Anyone who is searching through Knesset legislation will not find any mention of the occupied territories, the military governor, military orders, checkpoints, banned entry, work permits, wanted men, prisons, courts, the authority of the Shin Bet, arrests, imprisonment, administrative detention, family reunification, family separation – nothing of the daily life of the residents of the territories, which is completely controlled by the military government, is to be found in legislation, only in the directives of the military governor. Beginning on June 6, 1967, from the first order on the arrangements of government and law, which was signed by Maj. Gen. Chaim Herzog, the first military commander of the territories – and up through today.
Thousands of directives and orders, which were issued under the authority of the international law that regulates the control in occupied territory, according to which every country of the culture that learned the lessons of the Great War and World War II, which are included in the Hague Conventions and the Fourth Geneva Convention of 1949 – which Israel signed, but the Knesset never approved – discuss the protection of a civilian population during war between nations or under belligerent occupation. The Geneva Convention forbids deportations and house demolition, and especially the transfer of the population of the occupying nation to the occupied nations, out of the understanding that such a transfer – or encouragement of the movement of the population from the occupier to the occupied – will necessarily create a situation in which the local population has an inferior status than the population of the occupying country.
International law is the source of the authority of the military commander. Not a divine promise, not a messianic vision, but the law of nations, which wanted the Geneva Convention to protect the occupied population, who are called in the convention “protected persons,” because the authors knew how vulnerable and weak the residents of the occupied territories were, how much they were subject to the good will of the conqueror, who viewed them as enemies. International law granted the occupier the rights of the legislator, judge and punishment – but limited its power to harm the population under its protection with dozens of directives. It does not matter is the occupied territories are ours because they were always ours, or because they did not belong to any country – a claim that was accepted by the committee headed by former Supreme Court Justice Edmond Levy. Either way, if they “belong to us,” then why are they not subject to the legislature, instead of a military government? The former president of the Supreme Court, Meir Shamgar, who dreamed up the occupied territories as the military advocate general, as the attorney general and as president of the Supreme Court, saw his dream fulfilled – the territories would be subject to the grace of the military commander but would not damage the democratic nature of Israel – and with more than just a bit of his help.

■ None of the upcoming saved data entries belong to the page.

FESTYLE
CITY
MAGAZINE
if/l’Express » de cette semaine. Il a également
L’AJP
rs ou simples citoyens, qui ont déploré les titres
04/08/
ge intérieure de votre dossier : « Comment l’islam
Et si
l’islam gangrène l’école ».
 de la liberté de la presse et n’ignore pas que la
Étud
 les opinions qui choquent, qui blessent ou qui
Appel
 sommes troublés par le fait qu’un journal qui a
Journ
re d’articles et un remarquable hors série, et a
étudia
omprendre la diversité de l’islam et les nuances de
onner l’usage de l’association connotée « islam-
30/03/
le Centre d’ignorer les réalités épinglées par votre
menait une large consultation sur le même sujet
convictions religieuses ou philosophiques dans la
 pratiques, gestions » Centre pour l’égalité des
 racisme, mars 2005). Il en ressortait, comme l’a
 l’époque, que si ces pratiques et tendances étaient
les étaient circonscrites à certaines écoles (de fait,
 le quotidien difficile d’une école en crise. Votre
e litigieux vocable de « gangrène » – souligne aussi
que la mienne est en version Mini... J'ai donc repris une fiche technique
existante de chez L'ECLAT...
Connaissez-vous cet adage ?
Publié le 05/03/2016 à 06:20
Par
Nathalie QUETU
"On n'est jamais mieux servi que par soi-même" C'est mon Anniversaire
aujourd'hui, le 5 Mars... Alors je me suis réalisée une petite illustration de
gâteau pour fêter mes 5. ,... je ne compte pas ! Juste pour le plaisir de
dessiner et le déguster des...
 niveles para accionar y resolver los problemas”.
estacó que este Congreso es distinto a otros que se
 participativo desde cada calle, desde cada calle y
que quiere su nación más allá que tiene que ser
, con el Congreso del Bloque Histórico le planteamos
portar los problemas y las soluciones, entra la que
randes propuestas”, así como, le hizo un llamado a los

International law does not permit the occupier to confiscate thousands of acres of land that are not privately owned, and build cities and communities populated by the occupiers who enjoy all the civil rights of the occupying nation, including the right to vote for their representatives in the Knesset, to be members of Knesset themselves, ministers, judges in the military courts judging their neighbors, the “protected” local residents, and justices of the Supreme Court that is asked to and approves the actions of the military commander.
The main point is that international law views all the military arrangements in the occupied territory as a temporary situation, which is supposed to end a short time after the end of the situation of belligerency. None of its authors imagined the continued existence of a military government, which the local population has no democratic ability to influence, and has no representation in any governmental branch, except possibly for the mayors who have minimal authority – over the period of two generations.